The New Jersey Shore will be “open” for the Summer of 2013. Most businesses are under restoration, some opening even sooner for visitors. Superstorm Sandy did not destroy the whole Jersey Coast. A billboard in Atlantic City after the storm read, “Nice Try Sandy, We’re Jersey Strong!”
Yes, many people have lost their homes, businesses are destroyed, insurance response is abominable, landmarks are gone forever, and federal/state/local building regulations are confusing if not impossible to adhere to. But hey, with a kick-ass governor like ours, and many people depending on tourists coming “Down the Shore,” how can we not re-build and go forward?
Jersey Shore is more than real estate — it is a mindset ingrained in the smallest child as he or she takes that first bite of sand or gets knocked over by a wave. It is fishing, sailing, visiting museums, buying fudge and salt water taffy, bars and restaurants, tradition, friends, and families. Generations of families whose summers would not be complete without visits to the shore.
Take Ocean County for instance:
Jane and Steve DePietro own four restaurants on Long Beach Island.
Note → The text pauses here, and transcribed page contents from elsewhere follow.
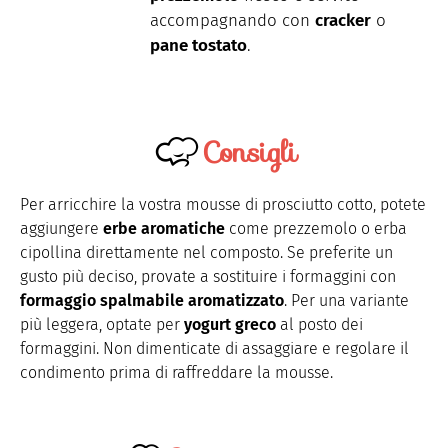
accompagnando con
cracker
o
pane tostato
.
Consigli
Per arricchire la vostra mousse di prosciutto cotto, potete
aggiungere
erbe aromatiche
come prezzemolo o erba
cipollina direttamente nel composto. Se preferite un
gusto più deciso, provate a sostituire i formaggini con
formaggio spalmabile aromatizzato
. Per una variante
più leggera, optate per
yogurt greco
al posto dei
formaggini. Non dimenticate di assaggiare e regolare il
condimento prima di raffreddare la mousse.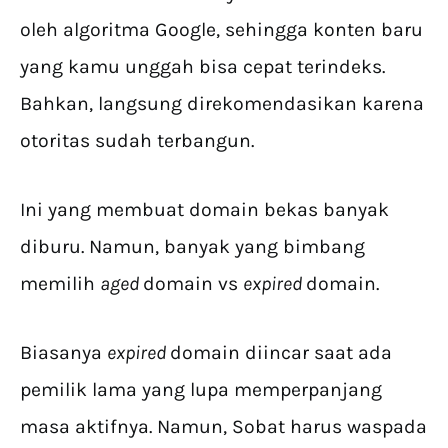
oleh algoritma Google, sehingga konten baru
yang kamu unggah bisa cepat terindeks.
Bahkan, langsung direkomendasikan karena
otoritas sudah terbangun.
Ini yang membuat domain bekas banyak
diburu. Namun, banyak yang bimbang
memilih
aged
domain vs
expired
domain.
Biasanya
expired
domain diincar saat ada
pemilik lama yang lupa memperpanjang
masa aktifnya. Namun, Sobat harus waspada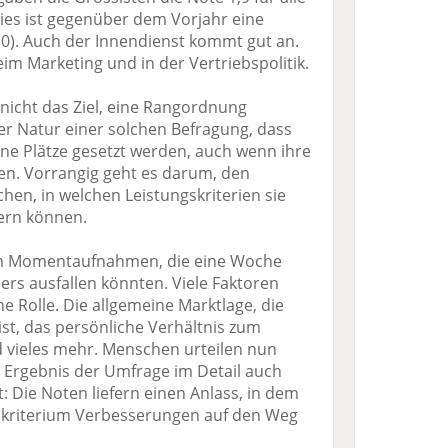
Dies ist gegenüber dem Vorjahr eine
,0). Auch der Innendienst kommt gut an.
im Marketing und in der Vertriebspolitik.
icht das Ziel, eine Rangordnung
der Natur einer solchen Befragung, dass
ene Plätze gesetzt werden, auch wenn ihre
en. Vorrangig geht es darum, den
en, in welchen Leistungskriterien sie
sern können.
um Momentaufnahmen, die eine Woche
rs ausfallen könnten. Viele Faktoren
ne Rolle. Die allgemeine Marktlage, die
st, das persönliche Verhältnis zum
d vieles mehr. Menschen urteilen nun
as Ergebnis der Umfrage im Detail auch
 Die Noten liefern einen Anlass, in dem
skriterium Verbesserungen auf den Weg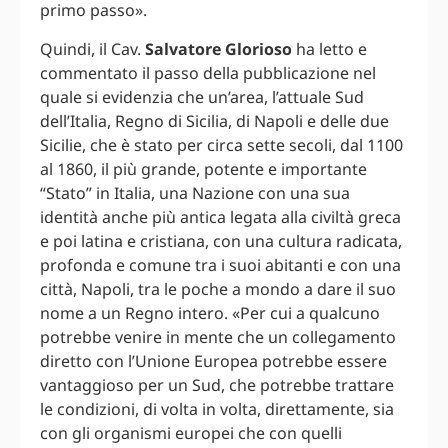
primo passo».
Quindi, il Cav.
Salvatore Glorioso
ha letto e
commentato il passo della pubblicazione nel
quale si evidenzia che un’area, l’attuale Sud
dell’Italia, Regno di Sicilia, di Napoli e delle due
Sicilie, che è stato per circa sette secoli, dal 1100
al 1860, il più grande, potente e importante
“Stato” in Italia, una Nazione con una sua
identità anche più antica legata alla civiltà greca
e poi latina e cristiana, con una cultura radicata,
profonda e comune tra i suoi abitanti e con una
città, Napoli, tra le poche a mondo a dare il suo
nome a un Regno intero. «Per cui a qualcuno
potrebbe venire in mente che un collegamento
diretto con l’Unione Europea potrebbe essere
vantaggioso per un Sud, che potrebbe trattare
le condizioni, di volta in volta, direttamente, sia
con gli organismi europei che con quelli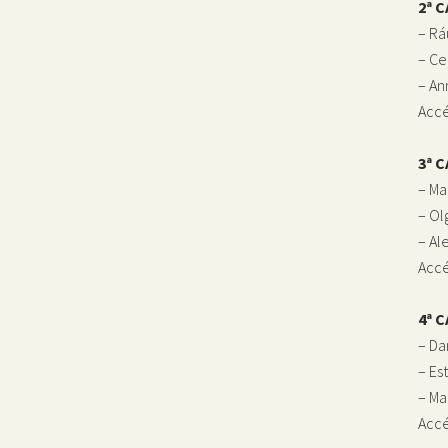
2ª C
– Rá
– Ce
– An
Accé
3ª C
– Ma
– Ol
– Al
Accé
4ª 
– Da
– Es
– Ma
Accé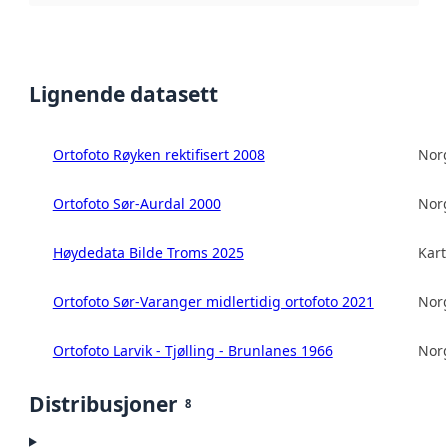
Lignende datasett
Ortofoto Røyken rektifisert 2008
Norg
Ortofoto Sør-Aurdal 2000
Norg
Høydedata Bilde Troms 2025
Kart
Ortofoto Sør-Varanger midlertidig ortofoto 2021
Norg
Ortofoto Larvik - Tjølling - Brunlanes 1966
Norg
Distribusjoner
8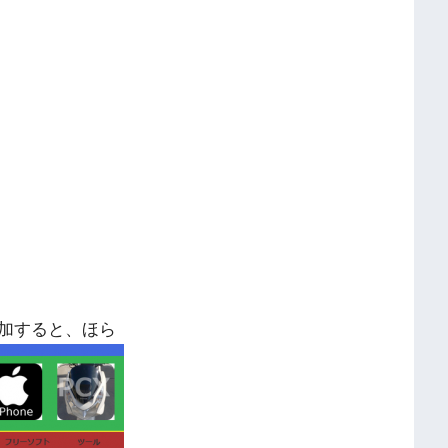
追加すると、ほら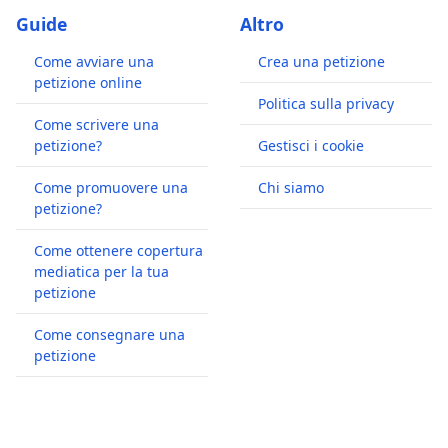
Guide
Altro
Come avviare una
Crea una petizione
petizione online
Politica sulla privacy
Come scrivere una
petizione?
Gestisci i cookie
Come promuovere una
Chi siamo
petizione?
Come ottenere copertura
mediatica per la tua
petizione
Come consegnare una
petizione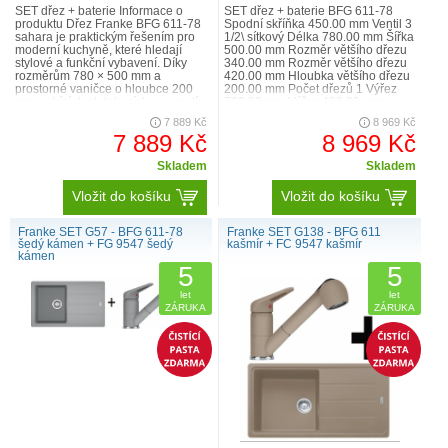
SET dřez + baterie Informace o
SET dřez + baterie BFG 611-78
produktu Dřez Franke BFG 611-78
Spodní skříňka 450.00 mm Ventil 3
sahara je praktickým řešením pro
1/2\ sítkový Délka 780.00 mm Šířka
moderní kuchyně, které hledají
500.00 mm Rozměr většího dřezu
stylové a funkční vybavení. Díky
340.00 mm Rozměr většího dřezu
rozměrům 780 × 500 mm a
420.00 mm Hloubka většího dřezu
prostorné vaničce o hloubce 200
200.00 mm Počet dřezů 1 Výřez
mm nabízí dostatek místa pro mytí
760.00 mm Výřez 480.00 mm
nádobí i jeho odkládání...
Šablona Ne ..
7 889 Kč
8 969 Kč
7 889 Kč
8 969 Kč
Skladem
Skladem
Vložit do košíku
Vložit do košíku
Franke SET G57 - BFG 611-78
Franke SET G138 - BFG 611
šedý kámen + FG 9547 šedý
kašmír + FC 9547 kašmír
kámen
5
5
let
let
ZÁRUKA
ZÁRUKA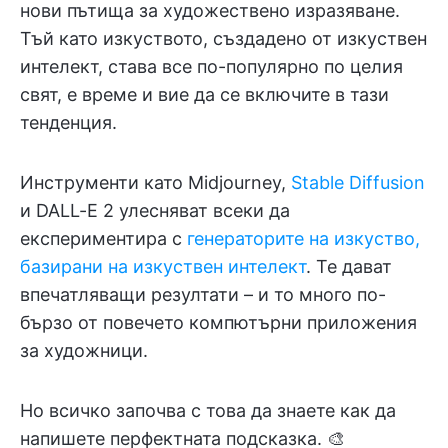
нови пътища за художествено изразяване.
Тъй като изкуството, създадено от изкуствен
интелект, става все по-популярно по целия
свят, е време и вие да се включите в тази
тенденция.
Инструменти като Midjourney,
Stable Diffusion
и DALL-E 2 улесняват всеки да
експериментира с
генераторите на изкуство,
базирани на изкуствен интелект
. Те дават
впечатляващи резултати – и то много по-
бързо от повечето компютърни приложения
за художници.
Но всичко започва с това да знаете как да
напишете перфектната подсказка. 🎨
All were under 3–5 feet of water. Within three weeks, California Grill was open with a very limited menu, providing coffee, soup, and microwaved items for locals, disaster relief experts, and contractors who had to go 15 miles for food, a bank, pharmacy, and building supplies. It quickly expanded its menu as the local water was deemed safe to cook with. Blue Water Café is open for the season, offering their usual excellent seafood and delights. Stefano’s and Dockside Diner will be open in the upcoming weeks.
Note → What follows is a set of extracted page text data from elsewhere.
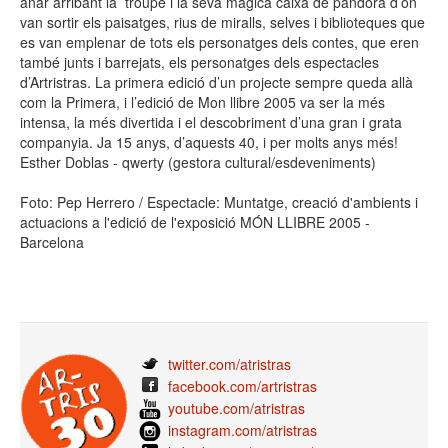
anar arribant la troupe i la seva màgica caixa de pandora d’on
van sortir els paisatges, rius de miralls, selves i biblioteques que
es van emplenar de tots els personatges dels contes, que eren
també junts i barrejats, els personatges dels espectacles
d’Artristras. La primera edició d’un projecte sempre queda allà
com la Primera, i l’edició de Mon llibre 2005 va ser la més
intensa, la més divertida i el descobriment d’una gran i grata
companyia. Ja 15 anys, d’aquests 40, i per molts anys més!
Esther Doblas - qwerty (gestora cultural/esdeveniments)
Foto: Pep Herrero / Espectacle: Muntatge, creació d'ambients i
actuacions a l'edició de l'exposició MÓN LLIBRE 2005 -
Barcelona
twitter.com/atristras
facebook.com/artristras
youtube.com/atristras
instagram.com/atristras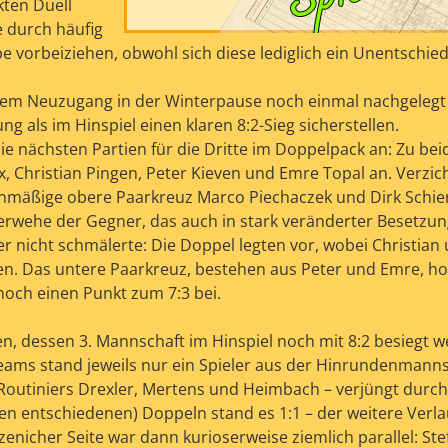
kten Duell
e durch häufig
 vorbeiziehen, obwohl sich diese lediglich ein Unentschie
einem Neuzugang in der Winterpause noch einmal nachgeleg
g als im Hinspiel einen klaren 8:2-Sieg sicherstellen.
e nächsten Partien für die Dritte im Doppelpack an: Zu bei
x, Christian Pingen, Peter Kieven und Emre Topal an. Verzic
anmäßige obere Paarkreuz Marco Piechaczek und Dirk Schie
erwehe der Gegner, das auch in stark veränderter Besetzun
r nicht schmälerte: Die Doppel legten vor, wobei Christian
ten. Das untere Paarkreuz, bestehen aus Peter und Emre, hol
 noch einen Punkt zum 7:3 bei.
n, dessen 3. Mannschaft im Hinspiel noch mit 8:2 besiegt 
Teams stand jeweils nur ein Spieler aus der Hinrundenmann
 Routiniers Drexler, Mertens und Heimbach – verjüngt durch
en entschiedenen) Doppeln stand es 1:1 – der weitere Verla
zenicher Seite war dann kurioserweise ziemlich parallel: St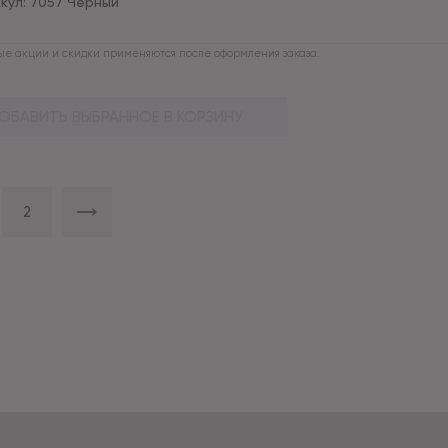
кул:
7057 Черный
е акции и скидки применяются после оформления заказа.
ОБАВИТЬ ВЫБРАННОЕ В КОРЗИНУ
2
Nardi’s Tavern has opened: the muck shoveled out, floors cleaned, drywall replaced, bands lined up for the upcoming months, and patrons ready to pack the popular nightspot that was just rebuilt a few years ago when a new owner took over.
The Shops at Sink ‘r Swim, three blocks of retail stores and restaurants, are showing signs of life with interiors completely rebuilt, a few new and exciting tenants emerging along with old favorites.
Deb Whitcraft, founder and president of the New Jersey Maritime Museum in Beach Haven, is heartened by the number of museum visitors and program attendance. “Jersey Shore people have great determination,” she says. “They want their lives back to normal as soon as possible.”
The Seaside Bridge is open to regular traffic, a sure sign of summer amusements being rebuilt and visitors ready for an active season. Route 35 is passable, if not a completely smooth surface. Houses are being worked on nonstop, as are businesses. Marina owners deserve special kudos for their efforts in taking care of their properties in addition to all boats stored at their facilities. Boat US responded quickly, moving boats and assessing damage.
The popular Crabs Claw Restaurant and Inn on Grand Central Avenue, Route 35, Lavalette, is once again open seven days a week. Under their crab claw logo is a reminder: “Restore the Shore.” (Also one for a St. Patrick’s Day Party.)
Barnegat Bay, all 32 miles of it, is to be combed and sifted by the AshBrit Company for Sandy’s leftovers by July 4th. At least this is the word…
Boaters take notice, this is huge.
Positive things are happening at the Jersey Shore. See you this summer!